BISYS announced the resignation of its current chief financial officer, and his replacement, and discussed the company's financial picture without releasing it's quarterly financial report as it works on restating past results.

New York-based BISYS, which provides information services for the insurance industry and is a major property-casualty insurance wholesaler, among its other financial services interests, released a statement saying it is still working to complete its financial restatement.

The company said it expects the restatement will reduce revenues, income and earnings prior to 2004. The restatement will also produce modest increases in 2004 and the first two fiscal quarters of 2005.

BISYS added that it expects positive growth in 2006.

The statement was similar to information the company released in July when it announced the restatement after an internal investigation found questionable accounting.

It also reiterated its conclusion that it expects to pay out $25 million in settlement and costs for a Securities & Exchange Commission investigation into its mutual fund services business.

The company's current CFO, Jim Fox, is leaving, to be replaced by Bruce Dalziel.

In a conference call yesterday, Russell Fradin, president and chief executive officer, indicated that Mr.
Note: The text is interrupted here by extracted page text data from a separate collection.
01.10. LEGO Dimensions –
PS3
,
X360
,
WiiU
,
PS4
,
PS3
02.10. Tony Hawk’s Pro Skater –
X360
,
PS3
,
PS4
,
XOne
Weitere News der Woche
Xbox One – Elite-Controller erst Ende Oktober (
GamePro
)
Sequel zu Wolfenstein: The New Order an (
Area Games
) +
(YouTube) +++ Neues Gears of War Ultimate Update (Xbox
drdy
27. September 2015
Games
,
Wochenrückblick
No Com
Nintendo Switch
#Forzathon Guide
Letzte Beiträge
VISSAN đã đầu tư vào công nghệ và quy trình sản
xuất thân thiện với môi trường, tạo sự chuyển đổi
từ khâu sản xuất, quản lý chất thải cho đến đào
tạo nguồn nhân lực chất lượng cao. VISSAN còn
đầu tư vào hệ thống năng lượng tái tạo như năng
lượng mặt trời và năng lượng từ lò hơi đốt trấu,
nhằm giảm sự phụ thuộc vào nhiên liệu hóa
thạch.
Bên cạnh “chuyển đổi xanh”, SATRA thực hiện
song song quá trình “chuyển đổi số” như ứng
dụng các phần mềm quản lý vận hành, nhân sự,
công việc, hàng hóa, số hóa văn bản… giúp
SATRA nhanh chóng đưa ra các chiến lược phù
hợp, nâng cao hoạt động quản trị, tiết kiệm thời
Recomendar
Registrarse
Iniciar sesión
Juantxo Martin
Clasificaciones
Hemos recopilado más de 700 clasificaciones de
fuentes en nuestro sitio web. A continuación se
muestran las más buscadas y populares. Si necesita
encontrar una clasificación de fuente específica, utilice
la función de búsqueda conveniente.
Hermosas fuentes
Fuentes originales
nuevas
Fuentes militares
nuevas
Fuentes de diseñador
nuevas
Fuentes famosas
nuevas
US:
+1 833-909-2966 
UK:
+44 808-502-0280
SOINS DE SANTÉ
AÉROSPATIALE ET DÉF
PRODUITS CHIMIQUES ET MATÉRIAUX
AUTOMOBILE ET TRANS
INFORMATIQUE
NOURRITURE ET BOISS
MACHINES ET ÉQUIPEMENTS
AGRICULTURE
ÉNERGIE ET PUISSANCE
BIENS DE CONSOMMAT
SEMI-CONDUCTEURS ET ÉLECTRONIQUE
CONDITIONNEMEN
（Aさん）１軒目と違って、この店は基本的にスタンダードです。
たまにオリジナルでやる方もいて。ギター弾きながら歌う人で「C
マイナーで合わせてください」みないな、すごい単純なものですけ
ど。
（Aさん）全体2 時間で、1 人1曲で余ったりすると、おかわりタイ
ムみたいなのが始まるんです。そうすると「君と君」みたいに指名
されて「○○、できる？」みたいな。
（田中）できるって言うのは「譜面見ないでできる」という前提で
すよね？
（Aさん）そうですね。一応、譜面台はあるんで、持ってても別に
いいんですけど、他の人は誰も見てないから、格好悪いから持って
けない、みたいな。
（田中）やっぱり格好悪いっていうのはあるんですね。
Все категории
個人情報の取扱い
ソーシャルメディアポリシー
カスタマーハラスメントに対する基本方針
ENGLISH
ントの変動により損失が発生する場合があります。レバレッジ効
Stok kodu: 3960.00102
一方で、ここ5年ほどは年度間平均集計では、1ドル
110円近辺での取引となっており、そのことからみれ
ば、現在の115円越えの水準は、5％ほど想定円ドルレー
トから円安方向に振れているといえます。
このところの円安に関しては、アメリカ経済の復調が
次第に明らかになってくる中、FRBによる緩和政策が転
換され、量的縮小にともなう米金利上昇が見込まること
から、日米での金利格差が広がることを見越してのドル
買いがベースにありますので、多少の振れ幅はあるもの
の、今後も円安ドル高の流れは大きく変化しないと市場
Fox, who will remain during a transitional period, was leaving for personal reasons. He said Mr. Fox has been commuting from Boston to New York during his tenure, and after over two years the commute has worn him down.

Mr. Dalziel, 47, was CFO of DoubleClick Inc. from 2001 to 2005 and worked at Prudential Insurance Company from 1986 to 2000.

In an SEC filing BISYS said Mr. Fox will receive a separation payment of $198,750 in addition to salary and other compensation.

The filing also indicated that William J. Tomko, an executive vice president, had left the company in June. When asked about the departure in an analyst's call, Mr. Fradin indicated that his departure resulted from the company's management realignment. He did not say whether Mr. Tomko left voluntarily.

On the financial side, Mr. Fradin said he expects to see single-digit growth in the insurance areas of the company, including the property-casualty business. BISYS is also a distributor of life products.

Mr. Fradin noted the company has given up volume-based contingent commissions, which have been at the center of controversy since New York Attorney General Eliot Spitzer sued Marsh & McLennan over kickbacks related to the fees. He said he expects the revenues lost, while not significant, would be replaced over time.